(Recorded data)

****

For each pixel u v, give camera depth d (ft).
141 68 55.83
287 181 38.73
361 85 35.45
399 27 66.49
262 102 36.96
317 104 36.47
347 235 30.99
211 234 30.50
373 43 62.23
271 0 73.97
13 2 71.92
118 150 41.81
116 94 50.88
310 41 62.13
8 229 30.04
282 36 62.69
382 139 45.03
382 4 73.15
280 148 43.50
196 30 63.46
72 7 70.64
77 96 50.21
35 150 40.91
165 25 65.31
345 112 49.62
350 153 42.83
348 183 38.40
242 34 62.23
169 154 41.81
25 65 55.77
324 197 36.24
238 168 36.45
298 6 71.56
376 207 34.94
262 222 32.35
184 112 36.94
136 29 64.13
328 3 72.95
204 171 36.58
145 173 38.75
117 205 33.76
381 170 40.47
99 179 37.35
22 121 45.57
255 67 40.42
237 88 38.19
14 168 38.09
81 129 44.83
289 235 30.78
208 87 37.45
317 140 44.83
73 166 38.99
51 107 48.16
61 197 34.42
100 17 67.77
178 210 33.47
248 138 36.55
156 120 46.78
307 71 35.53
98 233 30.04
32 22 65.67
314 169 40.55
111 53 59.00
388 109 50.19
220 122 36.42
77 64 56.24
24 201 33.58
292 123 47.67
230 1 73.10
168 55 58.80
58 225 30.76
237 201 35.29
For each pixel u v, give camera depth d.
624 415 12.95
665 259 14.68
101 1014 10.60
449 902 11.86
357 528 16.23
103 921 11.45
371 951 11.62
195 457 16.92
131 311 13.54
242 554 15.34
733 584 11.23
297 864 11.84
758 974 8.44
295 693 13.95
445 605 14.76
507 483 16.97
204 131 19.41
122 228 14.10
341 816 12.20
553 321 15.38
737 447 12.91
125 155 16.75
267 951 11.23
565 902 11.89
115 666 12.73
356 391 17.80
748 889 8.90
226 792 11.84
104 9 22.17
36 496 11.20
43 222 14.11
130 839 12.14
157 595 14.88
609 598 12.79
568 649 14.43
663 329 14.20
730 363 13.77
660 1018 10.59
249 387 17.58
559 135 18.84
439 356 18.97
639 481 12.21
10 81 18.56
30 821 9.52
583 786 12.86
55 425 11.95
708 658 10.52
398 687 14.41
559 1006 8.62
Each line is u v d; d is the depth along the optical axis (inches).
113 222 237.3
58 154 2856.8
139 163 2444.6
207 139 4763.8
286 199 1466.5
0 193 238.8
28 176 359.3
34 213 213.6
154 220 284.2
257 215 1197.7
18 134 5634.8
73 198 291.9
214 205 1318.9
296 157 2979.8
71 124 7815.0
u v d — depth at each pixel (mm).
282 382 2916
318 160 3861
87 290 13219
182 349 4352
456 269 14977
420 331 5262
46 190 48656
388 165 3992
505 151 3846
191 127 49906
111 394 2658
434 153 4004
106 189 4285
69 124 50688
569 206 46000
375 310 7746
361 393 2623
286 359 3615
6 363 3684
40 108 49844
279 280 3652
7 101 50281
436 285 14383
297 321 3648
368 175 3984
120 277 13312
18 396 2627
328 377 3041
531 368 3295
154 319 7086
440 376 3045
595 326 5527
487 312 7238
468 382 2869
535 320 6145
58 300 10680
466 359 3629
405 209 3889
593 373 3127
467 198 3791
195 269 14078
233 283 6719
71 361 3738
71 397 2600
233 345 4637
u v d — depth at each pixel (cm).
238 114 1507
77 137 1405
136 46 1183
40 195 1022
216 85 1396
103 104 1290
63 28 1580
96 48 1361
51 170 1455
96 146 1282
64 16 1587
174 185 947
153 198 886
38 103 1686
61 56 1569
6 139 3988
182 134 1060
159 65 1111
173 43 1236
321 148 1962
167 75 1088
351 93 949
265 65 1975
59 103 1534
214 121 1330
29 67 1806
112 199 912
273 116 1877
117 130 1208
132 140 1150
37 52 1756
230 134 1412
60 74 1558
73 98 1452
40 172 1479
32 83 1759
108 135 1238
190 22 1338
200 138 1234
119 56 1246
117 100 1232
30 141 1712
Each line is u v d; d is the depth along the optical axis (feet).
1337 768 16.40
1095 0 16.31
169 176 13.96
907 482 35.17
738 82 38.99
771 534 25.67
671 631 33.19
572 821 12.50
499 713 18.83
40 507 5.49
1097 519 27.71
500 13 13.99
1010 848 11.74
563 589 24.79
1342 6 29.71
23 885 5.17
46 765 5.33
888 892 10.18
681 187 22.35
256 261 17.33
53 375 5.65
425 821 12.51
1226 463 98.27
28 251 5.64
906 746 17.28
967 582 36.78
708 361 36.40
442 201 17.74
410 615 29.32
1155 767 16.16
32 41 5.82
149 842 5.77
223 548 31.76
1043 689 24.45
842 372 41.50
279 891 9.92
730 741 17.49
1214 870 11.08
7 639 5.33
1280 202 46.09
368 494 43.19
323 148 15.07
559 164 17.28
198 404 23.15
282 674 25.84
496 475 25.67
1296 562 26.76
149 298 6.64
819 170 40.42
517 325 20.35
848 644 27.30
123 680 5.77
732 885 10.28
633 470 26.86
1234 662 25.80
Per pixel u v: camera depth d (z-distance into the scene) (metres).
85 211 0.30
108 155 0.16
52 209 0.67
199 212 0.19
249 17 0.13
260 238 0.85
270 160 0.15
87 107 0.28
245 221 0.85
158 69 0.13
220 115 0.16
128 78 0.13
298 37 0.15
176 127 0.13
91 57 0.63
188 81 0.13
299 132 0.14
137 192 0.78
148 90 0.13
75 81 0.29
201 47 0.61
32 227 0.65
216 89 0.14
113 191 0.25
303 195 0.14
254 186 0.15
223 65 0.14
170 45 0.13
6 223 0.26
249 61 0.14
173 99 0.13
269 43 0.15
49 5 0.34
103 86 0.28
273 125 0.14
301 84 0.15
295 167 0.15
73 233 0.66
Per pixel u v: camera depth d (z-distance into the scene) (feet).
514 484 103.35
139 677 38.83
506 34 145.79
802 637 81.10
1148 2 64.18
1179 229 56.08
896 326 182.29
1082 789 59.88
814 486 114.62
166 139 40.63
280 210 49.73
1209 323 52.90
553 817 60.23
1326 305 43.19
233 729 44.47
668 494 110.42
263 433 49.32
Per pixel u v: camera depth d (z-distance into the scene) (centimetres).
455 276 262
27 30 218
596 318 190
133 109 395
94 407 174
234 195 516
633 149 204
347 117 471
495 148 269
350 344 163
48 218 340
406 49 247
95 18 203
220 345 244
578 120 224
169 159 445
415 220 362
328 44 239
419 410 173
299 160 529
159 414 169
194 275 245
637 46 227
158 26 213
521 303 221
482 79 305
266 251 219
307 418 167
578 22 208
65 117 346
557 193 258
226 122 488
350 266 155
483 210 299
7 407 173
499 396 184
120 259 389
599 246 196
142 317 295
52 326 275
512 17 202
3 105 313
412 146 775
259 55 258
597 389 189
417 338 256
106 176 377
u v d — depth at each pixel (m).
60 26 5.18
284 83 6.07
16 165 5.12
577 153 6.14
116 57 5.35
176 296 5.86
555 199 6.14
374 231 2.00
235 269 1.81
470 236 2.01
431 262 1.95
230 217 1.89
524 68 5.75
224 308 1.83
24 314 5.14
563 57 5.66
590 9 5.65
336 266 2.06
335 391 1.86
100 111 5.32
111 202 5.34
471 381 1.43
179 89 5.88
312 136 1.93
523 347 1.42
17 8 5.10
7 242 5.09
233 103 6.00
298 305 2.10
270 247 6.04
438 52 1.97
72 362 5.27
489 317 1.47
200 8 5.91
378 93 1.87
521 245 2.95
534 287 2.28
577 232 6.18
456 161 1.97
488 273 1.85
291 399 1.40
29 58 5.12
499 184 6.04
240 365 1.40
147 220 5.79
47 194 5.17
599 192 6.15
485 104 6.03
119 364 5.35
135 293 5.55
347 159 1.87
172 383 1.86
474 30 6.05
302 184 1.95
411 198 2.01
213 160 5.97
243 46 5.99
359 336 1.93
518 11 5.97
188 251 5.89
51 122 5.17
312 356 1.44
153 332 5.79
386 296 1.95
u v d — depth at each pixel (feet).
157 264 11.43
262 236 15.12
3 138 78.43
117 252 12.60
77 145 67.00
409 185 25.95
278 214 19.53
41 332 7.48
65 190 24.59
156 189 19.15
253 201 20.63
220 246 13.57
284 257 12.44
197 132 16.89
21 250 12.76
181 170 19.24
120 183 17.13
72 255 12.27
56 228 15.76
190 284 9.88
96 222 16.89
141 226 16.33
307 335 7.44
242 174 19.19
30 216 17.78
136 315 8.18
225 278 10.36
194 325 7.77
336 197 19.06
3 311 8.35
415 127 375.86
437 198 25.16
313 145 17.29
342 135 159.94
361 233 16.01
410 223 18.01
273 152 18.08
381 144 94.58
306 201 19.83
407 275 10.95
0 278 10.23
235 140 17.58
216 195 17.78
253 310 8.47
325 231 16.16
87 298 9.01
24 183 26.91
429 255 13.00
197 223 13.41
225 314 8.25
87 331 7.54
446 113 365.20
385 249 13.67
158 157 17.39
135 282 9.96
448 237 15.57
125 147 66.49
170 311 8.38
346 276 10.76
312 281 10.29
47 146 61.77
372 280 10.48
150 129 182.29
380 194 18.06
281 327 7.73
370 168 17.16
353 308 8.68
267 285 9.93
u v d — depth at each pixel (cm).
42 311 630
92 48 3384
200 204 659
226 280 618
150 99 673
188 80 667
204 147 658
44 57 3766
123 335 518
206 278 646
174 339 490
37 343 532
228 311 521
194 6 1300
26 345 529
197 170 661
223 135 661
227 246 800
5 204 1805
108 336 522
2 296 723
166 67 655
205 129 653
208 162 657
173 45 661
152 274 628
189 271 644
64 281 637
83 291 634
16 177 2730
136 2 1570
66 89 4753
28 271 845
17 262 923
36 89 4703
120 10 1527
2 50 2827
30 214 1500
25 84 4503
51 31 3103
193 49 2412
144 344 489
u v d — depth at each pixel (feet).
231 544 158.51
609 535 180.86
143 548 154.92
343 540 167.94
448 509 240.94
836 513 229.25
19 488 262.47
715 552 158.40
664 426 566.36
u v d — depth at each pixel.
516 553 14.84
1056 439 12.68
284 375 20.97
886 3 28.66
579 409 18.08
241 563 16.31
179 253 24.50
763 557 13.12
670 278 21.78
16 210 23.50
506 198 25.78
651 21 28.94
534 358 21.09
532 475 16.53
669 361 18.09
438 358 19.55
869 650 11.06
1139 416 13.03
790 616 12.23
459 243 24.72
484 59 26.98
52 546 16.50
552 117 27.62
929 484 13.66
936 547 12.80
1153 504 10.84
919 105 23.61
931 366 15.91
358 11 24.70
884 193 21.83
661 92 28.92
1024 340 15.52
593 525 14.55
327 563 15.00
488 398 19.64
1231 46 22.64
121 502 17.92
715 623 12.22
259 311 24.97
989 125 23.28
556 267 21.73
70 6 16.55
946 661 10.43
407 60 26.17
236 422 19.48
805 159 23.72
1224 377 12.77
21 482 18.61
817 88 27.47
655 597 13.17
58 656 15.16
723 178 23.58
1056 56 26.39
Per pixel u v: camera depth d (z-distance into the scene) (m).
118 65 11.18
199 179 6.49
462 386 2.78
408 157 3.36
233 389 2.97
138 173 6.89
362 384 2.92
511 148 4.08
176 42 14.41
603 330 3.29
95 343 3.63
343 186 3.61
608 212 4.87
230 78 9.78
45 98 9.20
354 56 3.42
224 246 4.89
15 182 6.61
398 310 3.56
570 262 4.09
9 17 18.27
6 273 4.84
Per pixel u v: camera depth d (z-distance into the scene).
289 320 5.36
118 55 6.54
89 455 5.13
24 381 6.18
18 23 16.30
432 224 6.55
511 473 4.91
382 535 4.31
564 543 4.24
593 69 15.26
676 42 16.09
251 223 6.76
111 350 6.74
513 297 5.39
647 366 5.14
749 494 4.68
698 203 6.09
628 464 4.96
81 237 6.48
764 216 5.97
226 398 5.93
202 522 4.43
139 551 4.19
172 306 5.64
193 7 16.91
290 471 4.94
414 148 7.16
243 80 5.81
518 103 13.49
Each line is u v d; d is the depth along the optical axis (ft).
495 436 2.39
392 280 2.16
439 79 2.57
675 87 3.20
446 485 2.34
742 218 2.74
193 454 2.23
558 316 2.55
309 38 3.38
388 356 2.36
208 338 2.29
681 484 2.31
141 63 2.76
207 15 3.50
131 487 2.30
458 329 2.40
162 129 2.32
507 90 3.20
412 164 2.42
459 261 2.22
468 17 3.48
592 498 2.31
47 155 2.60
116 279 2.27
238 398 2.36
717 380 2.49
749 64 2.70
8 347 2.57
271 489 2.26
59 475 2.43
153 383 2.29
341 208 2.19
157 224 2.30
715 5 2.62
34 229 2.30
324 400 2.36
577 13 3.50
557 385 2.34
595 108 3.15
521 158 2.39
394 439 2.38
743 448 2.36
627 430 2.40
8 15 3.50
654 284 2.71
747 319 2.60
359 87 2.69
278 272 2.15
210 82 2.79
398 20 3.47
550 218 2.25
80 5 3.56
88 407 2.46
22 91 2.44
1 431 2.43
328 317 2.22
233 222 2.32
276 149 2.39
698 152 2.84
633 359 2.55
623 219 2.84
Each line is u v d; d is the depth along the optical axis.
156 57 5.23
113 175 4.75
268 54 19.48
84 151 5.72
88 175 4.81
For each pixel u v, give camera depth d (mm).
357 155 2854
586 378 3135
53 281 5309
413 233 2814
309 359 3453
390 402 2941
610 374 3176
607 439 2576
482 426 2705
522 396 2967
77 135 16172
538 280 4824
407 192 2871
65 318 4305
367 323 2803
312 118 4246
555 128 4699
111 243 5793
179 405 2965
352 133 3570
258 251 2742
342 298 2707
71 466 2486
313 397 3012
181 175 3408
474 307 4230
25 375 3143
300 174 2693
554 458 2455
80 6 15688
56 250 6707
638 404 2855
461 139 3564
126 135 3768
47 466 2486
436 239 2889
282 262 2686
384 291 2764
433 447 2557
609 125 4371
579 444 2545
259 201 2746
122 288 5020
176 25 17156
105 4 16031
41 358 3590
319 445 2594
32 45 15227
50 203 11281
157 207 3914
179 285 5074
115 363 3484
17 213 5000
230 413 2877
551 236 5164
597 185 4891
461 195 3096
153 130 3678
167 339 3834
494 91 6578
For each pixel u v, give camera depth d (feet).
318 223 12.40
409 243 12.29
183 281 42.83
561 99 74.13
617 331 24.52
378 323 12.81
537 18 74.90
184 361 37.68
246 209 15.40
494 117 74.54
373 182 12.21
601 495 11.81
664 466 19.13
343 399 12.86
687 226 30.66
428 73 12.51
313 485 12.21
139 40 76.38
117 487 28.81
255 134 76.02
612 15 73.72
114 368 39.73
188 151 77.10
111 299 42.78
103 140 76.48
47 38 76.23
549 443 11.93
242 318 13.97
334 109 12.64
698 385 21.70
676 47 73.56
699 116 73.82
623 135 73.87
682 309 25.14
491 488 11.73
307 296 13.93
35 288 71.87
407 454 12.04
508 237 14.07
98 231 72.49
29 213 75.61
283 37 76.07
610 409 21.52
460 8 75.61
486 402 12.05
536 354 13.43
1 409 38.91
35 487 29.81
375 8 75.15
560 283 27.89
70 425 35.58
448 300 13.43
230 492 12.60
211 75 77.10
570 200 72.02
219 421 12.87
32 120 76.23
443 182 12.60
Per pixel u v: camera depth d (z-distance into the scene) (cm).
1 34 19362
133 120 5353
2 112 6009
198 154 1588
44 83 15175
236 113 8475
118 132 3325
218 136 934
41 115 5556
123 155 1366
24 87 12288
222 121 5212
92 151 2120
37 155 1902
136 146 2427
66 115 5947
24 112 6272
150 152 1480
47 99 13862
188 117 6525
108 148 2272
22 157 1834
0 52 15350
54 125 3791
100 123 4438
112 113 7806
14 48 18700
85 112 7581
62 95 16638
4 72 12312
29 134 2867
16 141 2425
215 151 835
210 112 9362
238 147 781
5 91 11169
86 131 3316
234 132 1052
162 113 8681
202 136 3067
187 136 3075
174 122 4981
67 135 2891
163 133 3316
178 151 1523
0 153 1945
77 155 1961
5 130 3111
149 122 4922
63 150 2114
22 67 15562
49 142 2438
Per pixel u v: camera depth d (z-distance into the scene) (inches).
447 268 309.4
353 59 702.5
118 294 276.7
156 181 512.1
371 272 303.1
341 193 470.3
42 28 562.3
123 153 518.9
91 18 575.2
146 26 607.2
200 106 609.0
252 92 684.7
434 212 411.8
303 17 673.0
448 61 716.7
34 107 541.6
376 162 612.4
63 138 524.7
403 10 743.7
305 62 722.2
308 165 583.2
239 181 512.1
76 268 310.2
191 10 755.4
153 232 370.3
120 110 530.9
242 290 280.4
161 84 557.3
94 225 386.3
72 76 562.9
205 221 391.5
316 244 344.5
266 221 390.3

****

Begin with the first line of the data above and, please, print each line exactly until you have printed the line containing "35 150 40.91"; print nothing else.

■ **RESPONSE TO THE TASK**:
For each pixel u v, give camera depth d (ft).
141 68 55.83
287 181 38.73
361 85 35.45
399 27 66.49
262 102 36.96
317 104 36.47
347 235 30.99
211 234 30.50
373 43 62.23
271 0 73.97
13 2 71.92
118 150 41.81
116 94 50.88
310 41 62.13
8 229 30.04
282 36 62.69
382 139 45.03
382 4 73.15
280 148 43.50
196 30 63.46
72 7 70.64
77 96 50.21
35 150 40.91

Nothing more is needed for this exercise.